**Input data:**

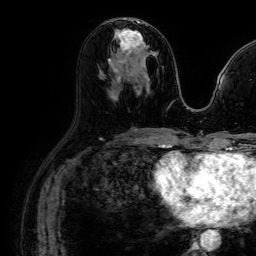
Breast MRI (dynamic contrast-enhanced), one axial slice; position 37 of 64 along the scan axis; cropped to one breast; dynamic contrast-enhanced series, time point 2 of 7 at this slice position (early post-contrast); 1.5 T; TE 2.6 ms, TR 5.2 ms; 2.5 mm slice thickness; 256 × 256 image matrix, field of view 230 × 230 mm. Female patient.
Annotated regions visible in this slice (semi-automatically segmented with operator editing):
- enhancing-tissue mask used for the functional tumour volume (all voxels passing the contrast-enhancement thresholds inside the analysis volume; usually the tumour): bounding box <115,22,145,63> (left, top, right, bottom; pixels)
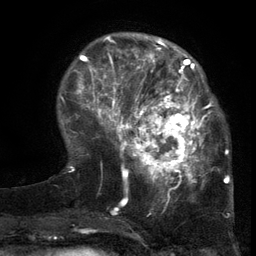
Breast MRI (dynamic contrast-enhanced), one axial slice; slice 36 of 134 in the series (ordered by position); cropped to one breast; dynamic contrast-enhanced series, time point 2 of 6 at this slice position (early post-contrast); 3 T; TE 2.7 ms, TR 5.5 ms; 1.2 mm slice thickness; 256 × 256 image matrix, field of view 170 × 170 mm. Female patient.
Annotated regions visible in this slice (semi-automatic segmentation, software-assisted and operator-edited):
- enhancing-tissue mask used for the functional tumour volume (all voxels passing the contrast-enhancement thresholds inside the analysis volume; usually the tumour): bounding box (x1, y1, x2, y2) in pixels: (103, 86, 217, 201)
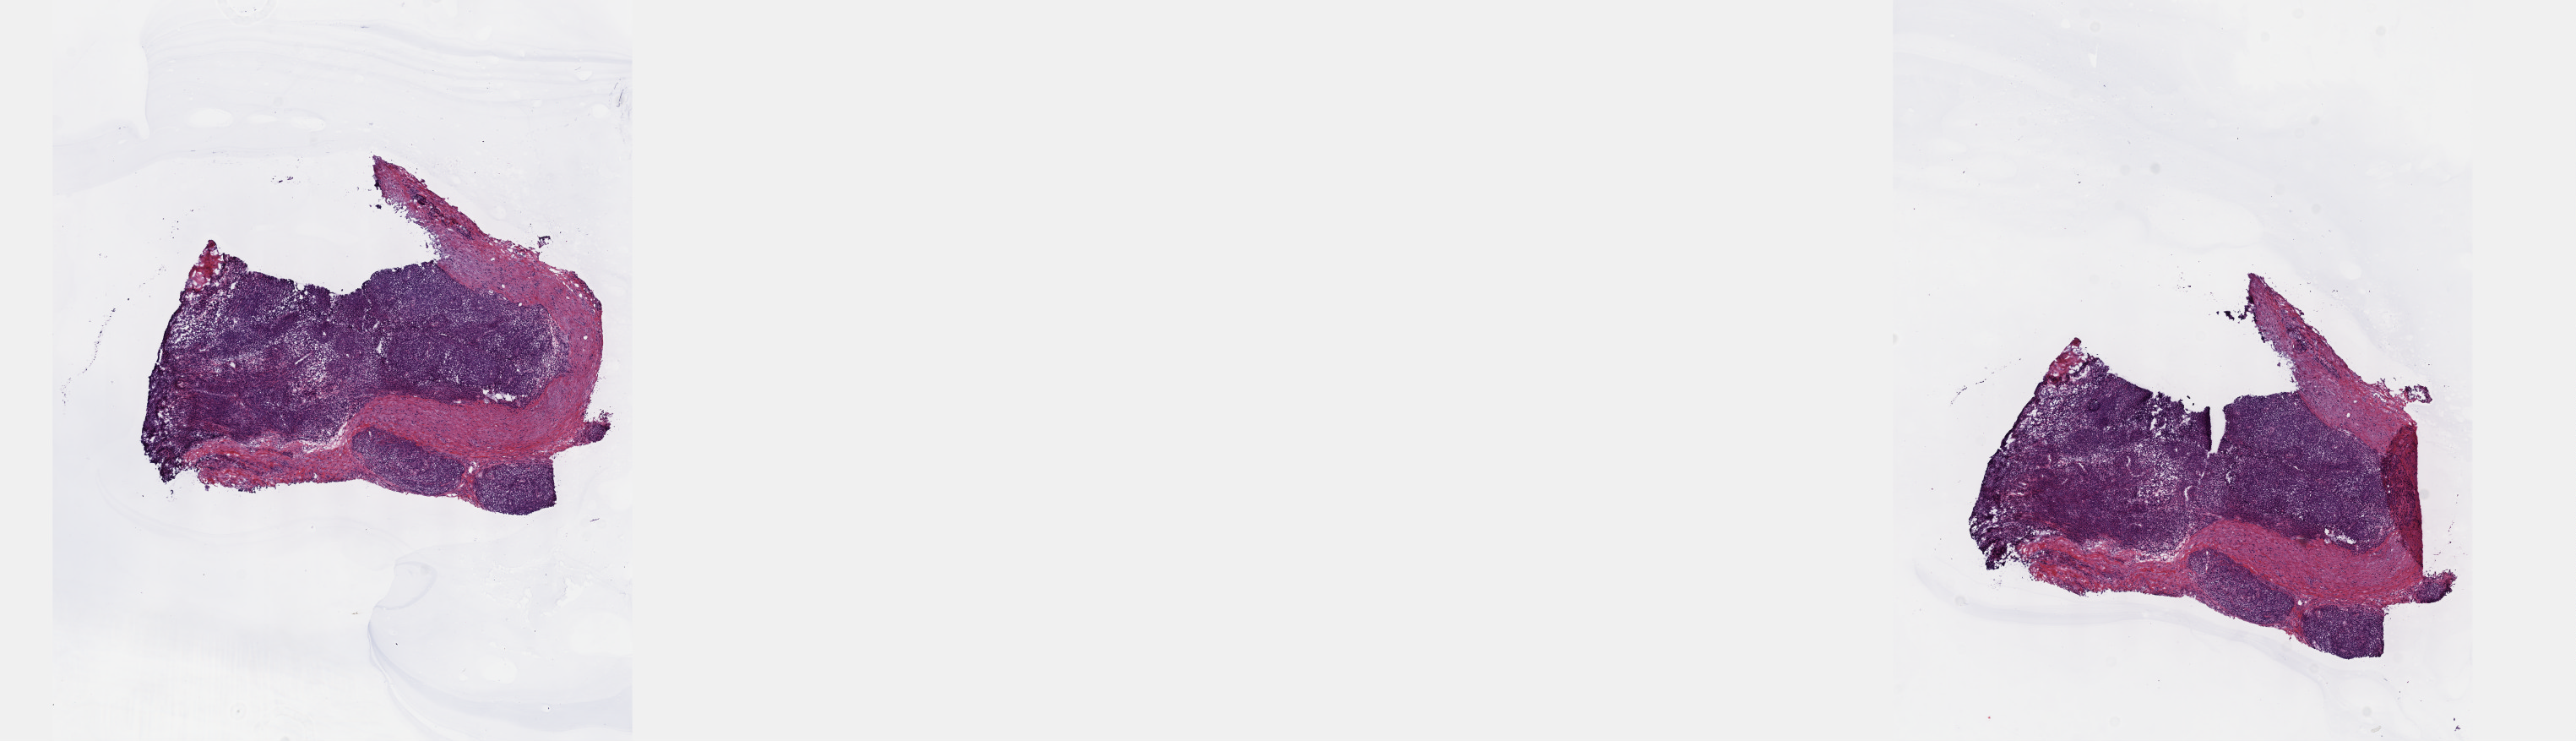
Whole-slide histology image, Hematoxylin and eosin (H&E) stained, shown as a low-resolution overview of the whole scanned area (about 24.6 x 7.1 mm, from a 40x scan). Frozen section from the top of the tissue portion. Metastatic tumour sample, sampled site: connective, subcutaneous and other soft tissues of thorax. Patient: male, age at initial diagnosis 70 years. Slide review estimates, as recorded: tumour cells 80%, tumour nuclei 80%, normal cells 0%, stromal cells 20%, necrosis 0%. Infiltration values recorded for this section: lymphocyte infiltration 2%, monocyte infiltration 1%, neutrophil infiltration 1%.
This section: metastatic tumour tissue. Patient diagnosis: Malignant melanoma, NOS.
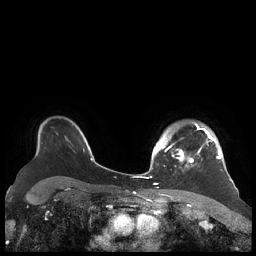
Breast MRI (dynamic contrast-enhanced), one axial slice. Position 161 of 248 along the scan axis. Dynamic contrast-enhanced series, time point 2 of 7 at this slice position (early post-contrast). 1.5 T. TE 1.9 ms, TR 4.1 ms. 0.8 mm slice thickness. 256 × 256 image matrix. Female patient.
Outlined on this slice (semi-automatically segmented with operator editing):
- enhancing-tissue mask used for the functional tumour volume (all voxels passing the contrast-enhancement thresholds inside the analysis volume; usually the tumour): bounding box <156,123,221,171> (left, top, right, bottom; pixels)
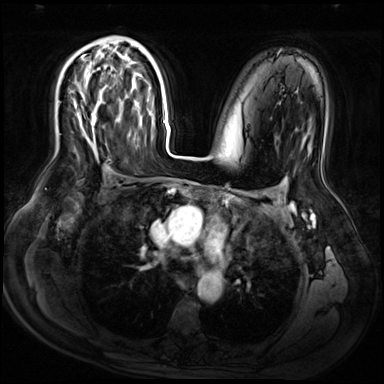
Breast MRI (dynamic contrast-enhanced), one axial slice; position 40 of 72 along the scan axis; dynamic contrast-enhanced series, time point 2 of 9 at this slice position (early post-contrast); 3 T; TE 1.4 ms, TR 4.3 ms; 2.5 mm slice thickness; 384 × 384 image matrix, field of view 360 × 360 mm. Female patient.
Annotated regions visible in this slice (semi-automatic segmentation, software-assisted and operator-edited):
- enhancing-tissue mask used for the functional tumour volume (all voxels passing the contrast-enhancement thresholds inside the analysis volume; usually the tumour): bounding box (x1, y1, x2, y2) in pixels: (74, 56, 97, 126)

**How to complete this task:** Scan the records for the word "left". Copy each line where it turns up.

**Answer area:**
- enhancing-tissue mask used for the functional tumour volume (all voxels passing the contrast-enhancement thresholds inside the analysis volume; usually the tumour): bounding box <115,22,145,63> (left, top, right, bottom; pixels)
- enhancing-tissue mask used for the functional tumour volume (all voxels passing the contrast-enhancement thresholds inside the analysis volume; usually the tumour): bounding box <156,123,221,171> (left, top, right, bottom; pixels)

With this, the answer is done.